Sète s’orne d’une nouvelle sculpture
Sète s’orne d’une nouvelle sculpture Le 7 mars, La Traversée, l'œuvre miroir de Jean…
Sète s’orne d’une nouvelle sculpture
Le 7 mars, La Traversée, l'œuvre miroir de Jean Denant, a été inaugurée route de la Corniche à Sète.
L'artiste plasticien sétois Jean Denant a installé route de la Corniche, face à la mer, une découpe du trait de côte méditerranéen taillée dans une plaque d'inox poli, sur le mur d'un ancien blockhaus. Il aura fallu dix jours aux ouvriers chargés du chantier pour marteler le béton au millimètre et creuser l'ensemble du tracé destiné à recevoir cette découpe. Et deux ans à ce projet, qui est une commande publique de la ville de Sète, pour aboutir. Depuis quelques jours, l'horizon peut enfin se regarder, et les passants, inscrire leur fugitif reflet dans cette œuvre spéculaire.
Fidèle à sa technique de construction-déconstruction, usant du pinceau parfois, mais aussi du marteau et du burin sur des surfaces brutes comme le placo-plâtre, le polystyrène, le bois, et le béton, Jean Denant poursuit son exploration d'un “monde en chantier”. Proche des déconstructivistes, il propose une autre façon de percevoir et de penser le monde, en inversant les hiérarchies. Ainsi La Traversée, œuvre unidimensionnelle, propose-t-elle en même temps une perception en 3D et en mouvement.
Nominé au prix MasterCard 2011 et vainqueur du concours d'art contemporain de la CCIMP de Marseille l'an dernier, Jean Denant fait partie à 34 ans des artistes “qui montent”.
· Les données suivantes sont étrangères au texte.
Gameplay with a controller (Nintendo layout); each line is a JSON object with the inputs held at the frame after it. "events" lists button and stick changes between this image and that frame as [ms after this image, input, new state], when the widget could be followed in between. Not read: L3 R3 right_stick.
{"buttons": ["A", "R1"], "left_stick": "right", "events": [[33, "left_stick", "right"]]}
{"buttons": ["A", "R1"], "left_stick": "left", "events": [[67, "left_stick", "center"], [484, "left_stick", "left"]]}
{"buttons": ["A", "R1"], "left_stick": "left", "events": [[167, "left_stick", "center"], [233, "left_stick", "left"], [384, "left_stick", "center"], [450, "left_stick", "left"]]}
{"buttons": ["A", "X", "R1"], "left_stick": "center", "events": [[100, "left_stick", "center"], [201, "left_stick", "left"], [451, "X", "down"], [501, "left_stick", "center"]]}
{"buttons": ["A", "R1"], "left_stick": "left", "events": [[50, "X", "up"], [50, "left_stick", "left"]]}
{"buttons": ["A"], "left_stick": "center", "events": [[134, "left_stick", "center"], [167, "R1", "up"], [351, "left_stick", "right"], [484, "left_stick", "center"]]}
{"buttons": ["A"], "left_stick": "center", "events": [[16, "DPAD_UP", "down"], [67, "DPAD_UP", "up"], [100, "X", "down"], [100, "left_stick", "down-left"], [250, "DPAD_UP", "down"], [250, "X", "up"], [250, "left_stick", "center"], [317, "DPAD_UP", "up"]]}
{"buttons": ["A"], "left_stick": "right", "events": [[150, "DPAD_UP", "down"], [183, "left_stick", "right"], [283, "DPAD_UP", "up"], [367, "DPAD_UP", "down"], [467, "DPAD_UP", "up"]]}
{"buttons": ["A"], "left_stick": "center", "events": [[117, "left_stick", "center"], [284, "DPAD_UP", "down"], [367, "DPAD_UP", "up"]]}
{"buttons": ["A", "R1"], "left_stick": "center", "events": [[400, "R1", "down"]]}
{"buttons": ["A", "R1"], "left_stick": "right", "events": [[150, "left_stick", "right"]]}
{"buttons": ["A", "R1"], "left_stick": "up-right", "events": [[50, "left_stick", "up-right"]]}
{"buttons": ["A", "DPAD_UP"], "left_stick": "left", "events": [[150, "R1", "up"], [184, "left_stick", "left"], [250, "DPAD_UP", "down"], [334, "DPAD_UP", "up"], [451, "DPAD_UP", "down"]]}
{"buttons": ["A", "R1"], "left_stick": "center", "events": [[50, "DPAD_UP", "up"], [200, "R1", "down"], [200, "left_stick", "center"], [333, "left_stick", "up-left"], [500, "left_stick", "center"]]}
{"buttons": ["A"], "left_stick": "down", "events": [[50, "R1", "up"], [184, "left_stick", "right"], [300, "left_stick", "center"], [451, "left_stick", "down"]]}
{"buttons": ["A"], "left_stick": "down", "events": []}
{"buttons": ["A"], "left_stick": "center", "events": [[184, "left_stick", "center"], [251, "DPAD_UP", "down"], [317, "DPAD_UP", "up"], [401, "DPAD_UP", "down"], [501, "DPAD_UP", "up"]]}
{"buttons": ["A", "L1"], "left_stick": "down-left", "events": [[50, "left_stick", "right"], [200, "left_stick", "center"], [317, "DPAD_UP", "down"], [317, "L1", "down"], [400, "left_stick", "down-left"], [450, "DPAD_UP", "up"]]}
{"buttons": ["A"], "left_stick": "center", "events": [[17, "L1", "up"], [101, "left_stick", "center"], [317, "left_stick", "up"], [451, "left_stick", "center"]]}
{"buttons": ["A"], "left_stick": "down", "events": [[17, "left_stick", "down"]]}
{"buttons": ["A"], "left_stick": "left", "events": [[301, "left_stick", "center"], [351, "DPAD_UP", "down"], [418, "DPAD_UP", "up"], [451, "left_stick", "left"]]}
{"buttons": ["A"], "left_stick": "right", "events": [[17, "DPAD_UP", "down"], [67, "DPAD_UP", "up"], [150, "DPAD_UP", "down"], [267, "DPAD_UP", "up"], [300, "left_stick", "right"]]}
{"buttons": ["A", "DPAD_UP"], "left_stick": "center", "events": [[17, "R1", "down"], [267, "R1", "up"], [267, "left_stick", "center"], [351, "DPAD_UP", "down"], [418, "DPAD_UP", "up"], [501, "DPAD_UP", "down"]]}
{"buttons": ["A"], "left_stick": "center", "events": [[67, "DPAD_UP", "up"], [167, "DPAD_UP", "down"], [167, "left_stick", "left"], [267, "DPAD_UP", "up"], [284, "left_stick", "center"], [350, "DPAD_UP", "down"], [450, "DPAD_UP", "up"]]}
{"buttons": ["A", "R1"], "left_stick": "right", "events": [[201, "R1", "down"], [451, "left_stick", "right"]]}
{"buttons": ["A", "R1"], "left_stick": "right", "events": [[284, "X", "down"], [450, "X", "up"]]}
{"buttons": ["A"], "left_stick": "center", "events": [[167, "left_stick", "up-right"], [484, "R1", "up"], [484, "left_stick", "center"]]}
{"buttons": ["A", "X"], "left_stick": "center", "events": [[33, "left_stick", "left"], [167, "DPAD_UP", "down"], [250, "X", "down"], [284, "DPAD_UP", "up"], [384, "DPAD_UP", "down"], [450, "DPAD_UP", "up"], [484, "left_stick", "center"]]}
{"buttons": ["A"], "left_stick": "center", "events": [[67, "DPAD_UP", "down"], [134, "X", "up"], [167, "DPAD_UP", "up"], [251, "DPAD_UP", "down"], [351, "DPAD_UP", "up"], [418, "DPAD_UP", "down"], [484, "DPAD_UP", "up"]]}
Le chemin (la traversée) de la Méditerranée texte poétique autour du projet Méditerranée pour la ville de Sète.
par Philippe Saulle (directeur de l'école des Beaux-arts de Sète)
Le long de la route qui mène du Théâtre de la Mer au quartier de la Corniche on devine un blockhaus, juste un seul pan de mur de béton envahi par les asphodèles ou coiffé d’agaves en fleur.
Un long mur brut, épais, qui a conservé les empreintes des planches de chantier, fait dans l’urgence, comme on l’a fait plus tard des immeubles aux périphéries des grandes villes. Il est à peine visible. Abandonné, méprisé, il a souvent servi de support d’affichages sauvages. Il guette la mer de ses yeux gris aujourd’hui aveugles. C’était sa fonction, au creux du Golfe du Lion, de surveiller la grande bleue.
Jean Denant installe un reflet de plusieurs mètres de long, fait d’acier poli fixé, incrusté même, dans ce mur du blockhaus, face à la mer. La redoute de béton que l’on aimerait bien voir disparaître semble dès lors percée d’un orifice, comme une mare de mercure dont la surface argentée cacherait d’antiques excavations.
Une découpe de la cartographie côtière méditerranéenne qui, dans le sens des aiguilles d’une montre, épouse les côtes de France, d’Italie, de Slovénie, de Croatie, de Bosnie-Herzégovine, du Monténégro, d’Albanie, de la Grèce, de Turquie, de Syrie, du Liban, d’Israël, de la Palestine,d’Egypte, de Libye, de Tunisie, d’Algérie, du Maroc, d’Espagne. Cette carte muette de la Méditerranée, dont le dessin est la représentation mentale d’un immense paysage, reflète ici la réalité de son paysage.
Sur la promenade qui lui fait face, le passant se voit lui-même traversant le miroir du nord ou sud, ou l’inverse, sous la ligne bleue de l’horizon quand elle rejoint le ciel, selon les caprices du temps, bien sûr. Œuvre spéculaire qui nous intègre – de passage – dans ce reflet de Méditerranée, comme autant d’âmes l’ont peuplée et la peuplent encore. La mer au milieu du monde est un pays sans cesse traversé par les habitants de ses rivages. Voyages, migrations, exils ou routes mirifiques sillonnent ce pays calme et pourtant si dangereux. Et, le miroir, psyché probablement imaginé sur des rives volcaniques de la méditerranée, en Anatolie, sans doute dans de luisantes obsidiennes, inspire toujours d’immémoriales légendes et nos voyages intérieurs.